7. Most grocery stores, many drugstores, and countless other important retail establishments are only open until 5, 6, or at best 8:00 PM because of the lack of staffing. This is only an inconvenience for me, a freelancer, but it’s crippling for people who work “normal” hours.
. . .
9. Cadaver dogs and youth volunteers gutting houses are still finding bodies in the Lower Ninth Ward. Of course these corpses are just skeletons by now — the other day they found a six-year-old girl with an older person, possibly a grandmother, located near her — and they may never be identified. The bodies are hidden under debris piles and collapsed houses. This is in the same section of town that some of the politicians are aching to bulldoze.
. . .
12. Many of the FEMA trailers — you know, the ones costing taxpayers $70,000 each — have been delivered to homeless New Orleanians but cannot be lived in because the city doesn’t have enough people to come out and do electrical inspections, and the trailers need a separate hookup instead of being hooked into the house’s power supply, and a dozen other damn fool things. . . .
13. A large percentage — I’ve heard figures ranging from 60 to 75% — of current New Orleanians are on some form of antidepressant or anti-anxiety drug. The lines at the pharmacy windows have become a running joke.
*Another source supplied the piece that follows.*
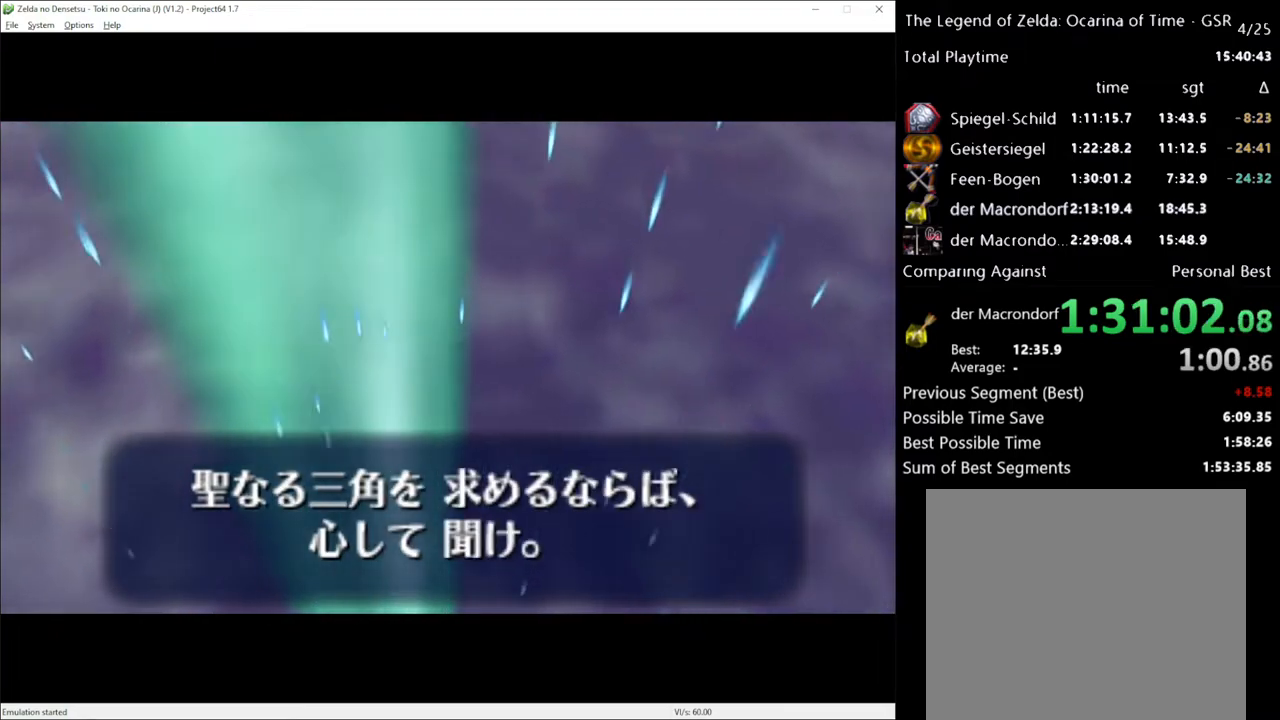
{"buttons": ["A"], "left_stick": "center", "right_stick": "center", "events": [[33, "A", "up"], [350, "A", "down"], [383, "A", "up"], [450, "X", "down"], [483, "X", "up"], [500, "A", "down"]]}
When a visiting “expert” gave a Power Point presentation on post-traumatic stress disorder recently, the entire audience dissolved into hysterical laughter.
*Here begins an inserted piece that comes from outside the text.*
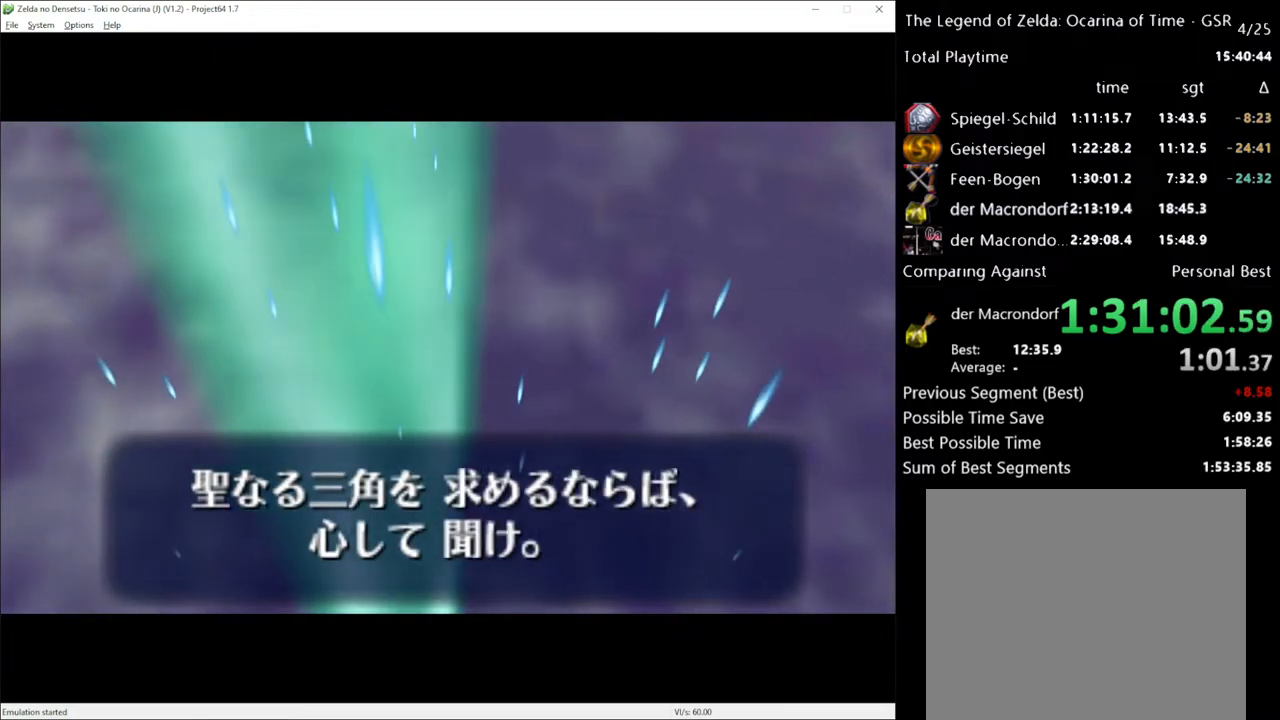
{"buttons": ["A"], "left_stick": "center", "right_stick": "center", "events": [[67, "A", "up"], [467, "A", "down"]]}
I’ve just read Simon Winchester’s A Crack in the Edge of the World, an undisciplined and apparently un-edited romp through plate tectonics and other aspects of geology, and a bit about the great 1906 California earthquake which hit San Francisco.
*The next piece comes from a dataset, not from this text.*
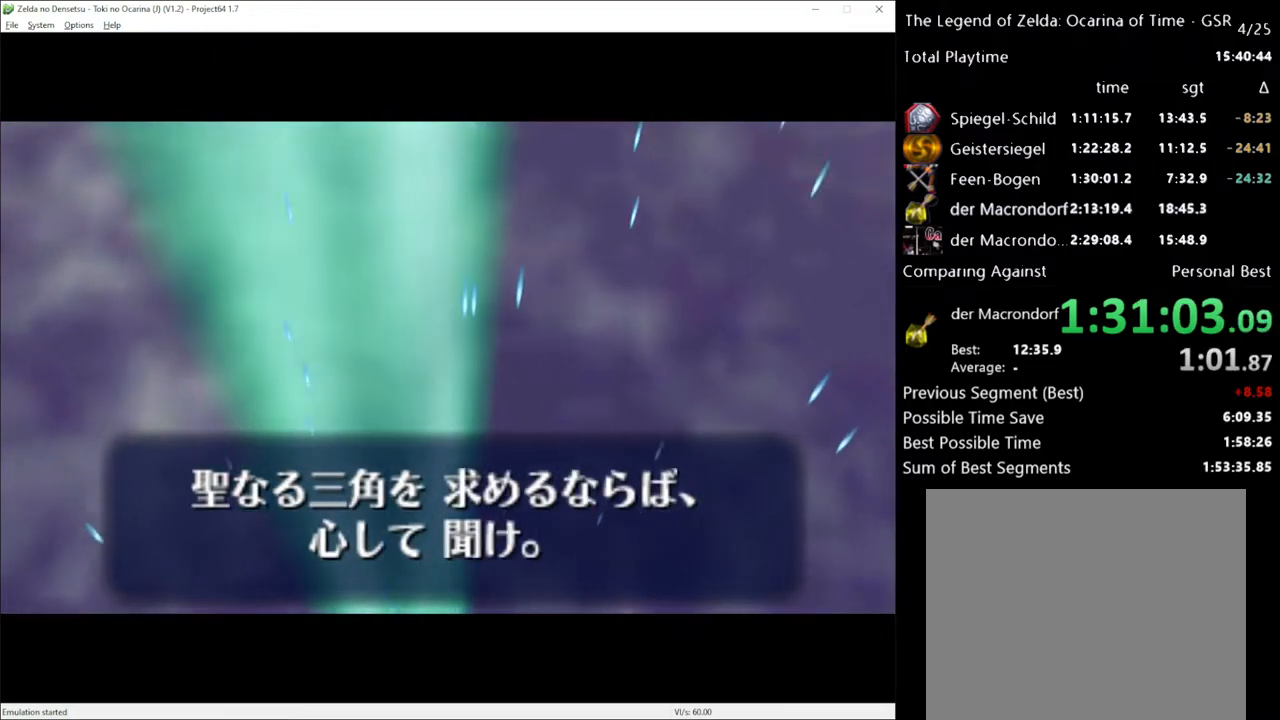
{"buttons": ["A"], "left_stick": "center", "right_stick": "center", "events": [[167, "A", "up"], [250, "A", "down"], [317, "A", "up"], [383, "A", "down"], [417, "A", "up"], [500, "A", "down"]]}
If you believe the subtitle (“America and the Great California Earthquake of 1906″), the San Francisco quake is the actual subject of the book. So much for truth in advertising. Unless of course the author considers the introductory “America and” his license to ramble and digress and repeat himself ad nauseam. Dare I suspect that the book was rushed to print to exploit the author’s prior best-selling successes, in time for the 100th anniversary – April 18 – of the quake? But now I digress. Oh dear. Back to my point, if I have one.
As Winchester’s book does mention, the fires which the earthquake set off raged for days and flattened a staggering amount of the city – undoubtedly the fires did more damage than the quake alone. Yes, kind of like the Katrina + levee collapse one-two punch that struck 99 years later, half a continent away.
Winchester’s book left me wanting to know more about the SF disaster, so I’m picking up a few more books to read. Thinking of NOLA and the Gulf Coast all the while.
How did the folks left living in San Francisco 100 years ago cope and go forward? I suppose with the same grit and creativity and sheer bloody stubbornness that the people in NOLA and the rest of the Katrina-ravaged U.S. Gulf Coast are finding in themselves right now. Day in and day out.
Beyond a tiny step in getting the word out, I don’t know what I can do to help.



It’s really pitiful that while the politicians spout platitudes regarding changes, improvements, aid, etc, so little is actually getting done and so many are still suffering.
From the public end, I think spreading the word is a great start, Suz.
The disaster book to read that best speaks to the situation on the Gulf coast is John M. Barry’s Rising Tide: The Great Mississippi Flood of 1927 and How it Changed America. Barry has a good handle on the ineptness of the Army Corps of Engineers as well as the power relationships that affected disaster management in the Mississippi Delta region as well as in New Orleans. This book spent a great deal of time on the NYT best seller list over the past year.. so I’m sure this isn’t the first you’ve heard of it. If you haven’t read it it’s worth a look.